Historic Designation
Any structure, site, building or district which, individually or collectively, meets the criteria for nomination and designation to any category of historic protection defined by the Historic Preservation Division.


Impact Fee
A fee that is imposed on a new or proposed development project to pay for all or a portion of the costs of providing public services to the new development, includes parks and recreation impact fees, public safety impact fees and transportation impact fees.


Inclusionary Zoning (IZ)
A policy that requires the private market to subsidize affordable housing. The City of Atlanta has IZ requirements in the Beltline and Westside Overlay Districts.

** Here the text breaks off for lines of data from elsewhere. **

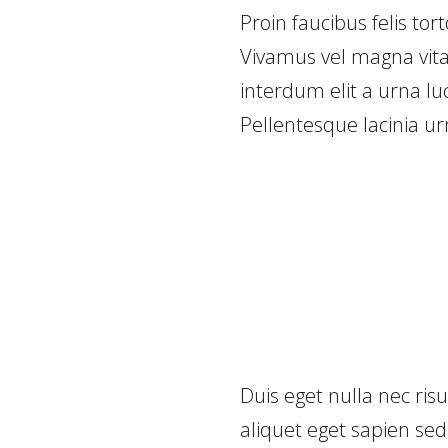
Proin faucibus felis tor
Vivamus vel magna vitae
interdum elit a urna lu
Pellentesque lacinia 
Duis eget nulla nec ri
aliquet eget sapien se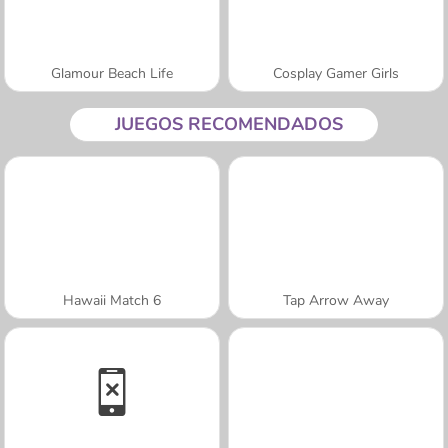
Glamour Beach Life
Cosplay Gamer Girls
JUEGOS RECOMENDADOS
Hawaii Match 6
Tap Arrow Away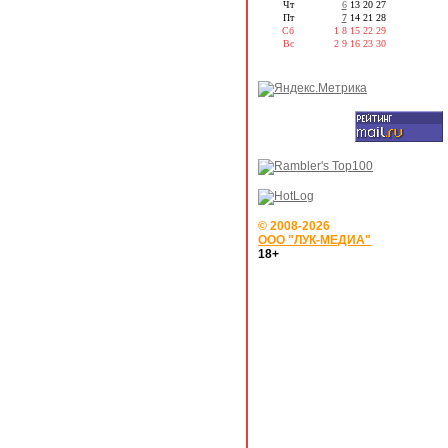
Чт
6
13
20
27
Пт
7
14
21
28
Сб
1
8
15
22
29
Вс
2
9
16
23
30
© 2008-2026
ООО "ЛУК-МЕДИА"
18+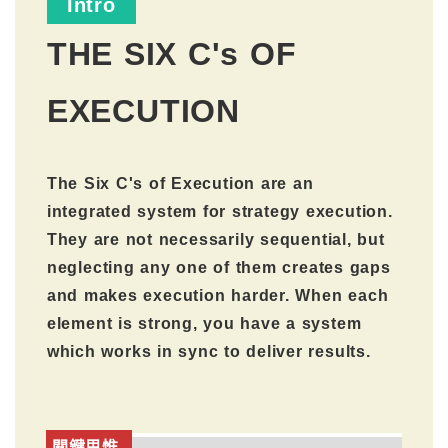
Intro
THE SIX C's OF
EXECUTION
The Six C's of Execution are an
integrated system for strategy execution.
They are not necessarily sequential, but
neglecting any one of them creates gaps
and makes execution harder. When each
element is strong, you have a system
which works in sync to deliver results.
關鍵思惟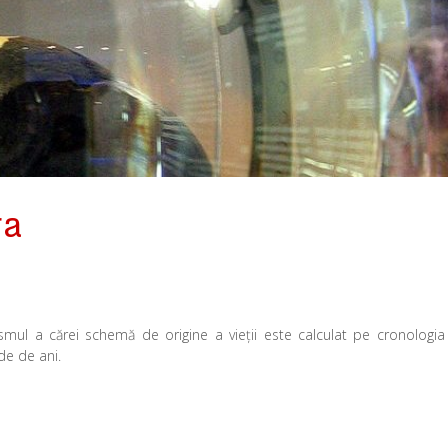
ra
smul a cărei schemă de origine a vieţii este calculat pe cronologia
de de ani.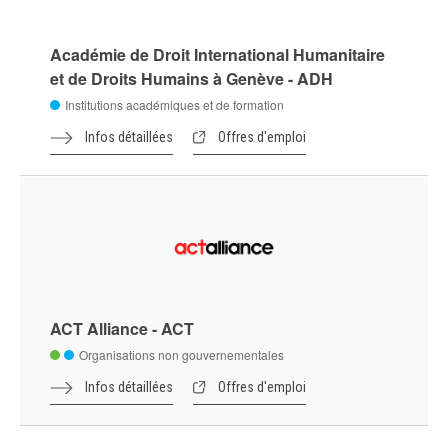
Académie de Droit International Humanitaire
et de Droits Humains à Genève - ADH
Institutions académiques et de formation
Infos détaillées
Offres d'emploi
ACT Alliance - ACT
Organisations non gouvernementales
Infos détaillées
Offres d'emploi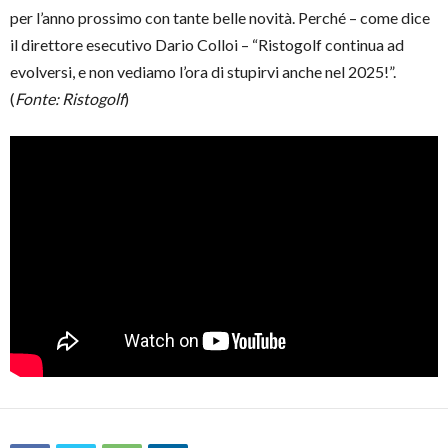
per l’anno prossimo con tante belle novità. Perché – come dice
il direttore esecutivo Dario Colloi – “Ristogolf continua ad
evolversi, e non vediamo l’ora di stupirvi anche nel 2025!”.
(
Fonte: Ristogolf
)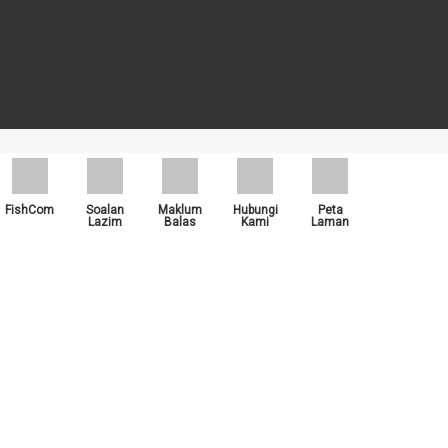
rti Google Chrome, , Mozilla Firefox dan Microsoft Edge.
FishCom
Soalan
Maklum
Hubungi
Peta
Lazim
Balas
Kami
Laman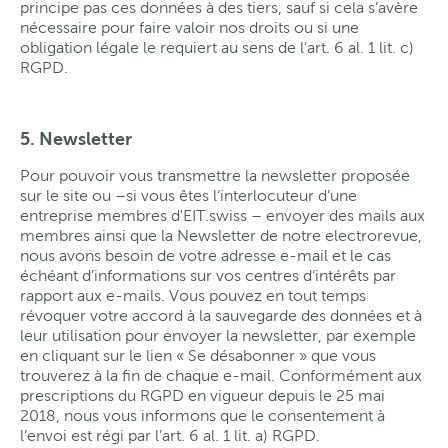
principe pas ces données à des tiers, sauf si cela s’avère
nécessaire pour faire valoir nos droits ou si une
obligation légale le requiert au sens de l’art. 6 al. 1 lit. c)
RGPD.
5. Newsletter
Pour pouvoir vous transmettre la newsletter proposée
sur le site ou –si vous êtes l‘interlocuteur d’une
entreprise membres d'EIT.swiss – envoyer des mails aux
membres ainsi que la Newsletter de notre electrorevue,
nous avons besoin de votre adresse e-mail et le cas
échéant d’informations sur vos centres d‘intérêts par
rapport aux e-mails. Vous pouvez en tout temps
révoquer votre accord à la sauvegarde des données et à
leur utilisation pour envoyer la newsletter, par exemple
en cliquant sur le lien « Se désabonner » que vous
trouverez à la fin de chaque e-mail. Conformément aux
prescriptions du RGPD en vigueur depuis le 25 mai
2018, nous vous informons que le consentement à
l’envoi est régi par l’art. 6 al. 1 lit. a) RGPD.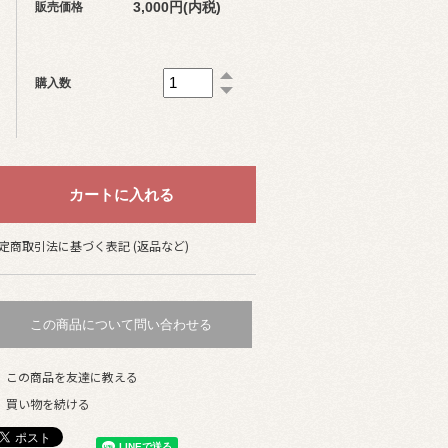
3,000円(内税)
販売価格
購入数
定商取引法に基づく表記 (返品など)
この商品について問い合わせる
この商品を友達に教える
買い物を続ける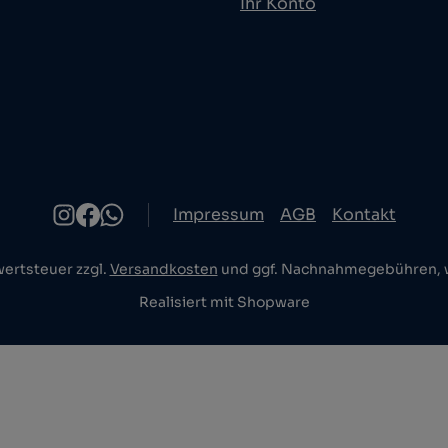
Ihr Konto
Impressum
AGB
Kontakt
wertsteuer zzgl.
Versandkosten
und ggf. Nachnahmegebühren, w
Realisiert mit Shopware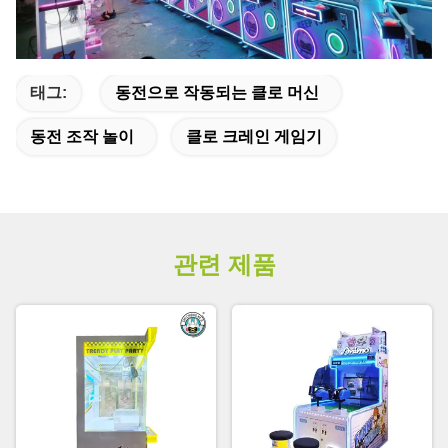
태그:
동전으로 작동되는 클로 머신
동전 조작 놀이
클로 크레인 게임기
관련 제품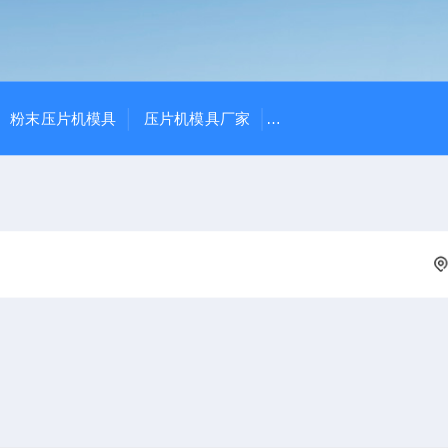
粉末压片机模具
压片机模具厂家
THP-4、THP-10花篮式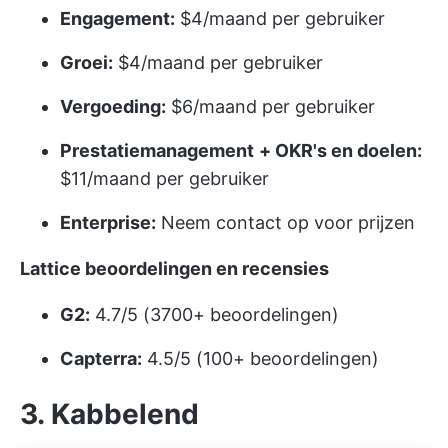
Engagement:
$4/maand per gebruiker
Groei:
$4/maand per gebruiker
Vergoeding:
$6/maand per gebruiker
Prestatiemanagement
+ OKR's en doelen:
$11/maand per gebruiker
Enterprise:
Neem contact op voor prijzen
Lattice beoordelingen en recensies
G2:
4.7/5 (3700+ beoordelingen)
Capterra:
4.5/5 (100+ beoordelingen)
3. Kabbelend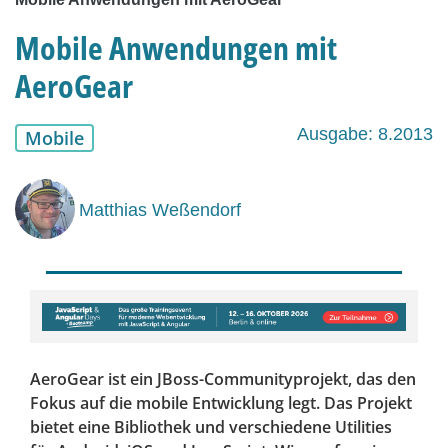
Mobile Anwendungen mit
AeroGear
Ausgabe: 8.2013
Mobile
Matthias Weßendorf
AeroGear ist ein JBoss-Communityprojekt, das den
Fokus auf die mobile Entwicklung legt. Das Projekt
bietet eine Bibliothek und verschiedene Utilities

Neighborhood Planning Unit (NPU)
The City of Atlanta is divided into twenty-five Neighborhood Planning Units or NPUs, which are citizen advisory councils that make recommendations to the Mayor and City Council on zoning, land use, and other planning issues.


Overlay District
A regulatory tool that creates a special zoning district, placed over an existing base zone(s), which identifies special provisions in addition to those in the underlying base zone.


Placemaking
The process of creating quality places where people want to live, work, and play.


Promise Zone (Westside)
High poverty communities where the federal government partners with local leaders to increase economic activity, improve education- al opportunities, leverage private investment, reduce violent crime, enhance public health and address other priorities identified by the community.


Quality Assurance/Quality Control/QAQC
The combination of quality assurance, the process or set of processes used to measure and assure the quality of a product, and quality control, the process of ensuring products and services meet consumer expectations.


Safer Streets
A Federal transportation initiative to address non-motorized safety issues and help communities create safer, better connected bicycling and walking networks.


Sealed Survey
A boundary survey or site plan of a property signed and sealed by a licensed surveyor.


Site Plan
A landscape architectural plan, and a detailed engineering drawing of proposed improvements to a given lot. A site plan usually shows a building footprint, travel-ways, parking, drainage facilities, sanitary sewer lines, water lines, trails, lighting, and landscaping and garden elements.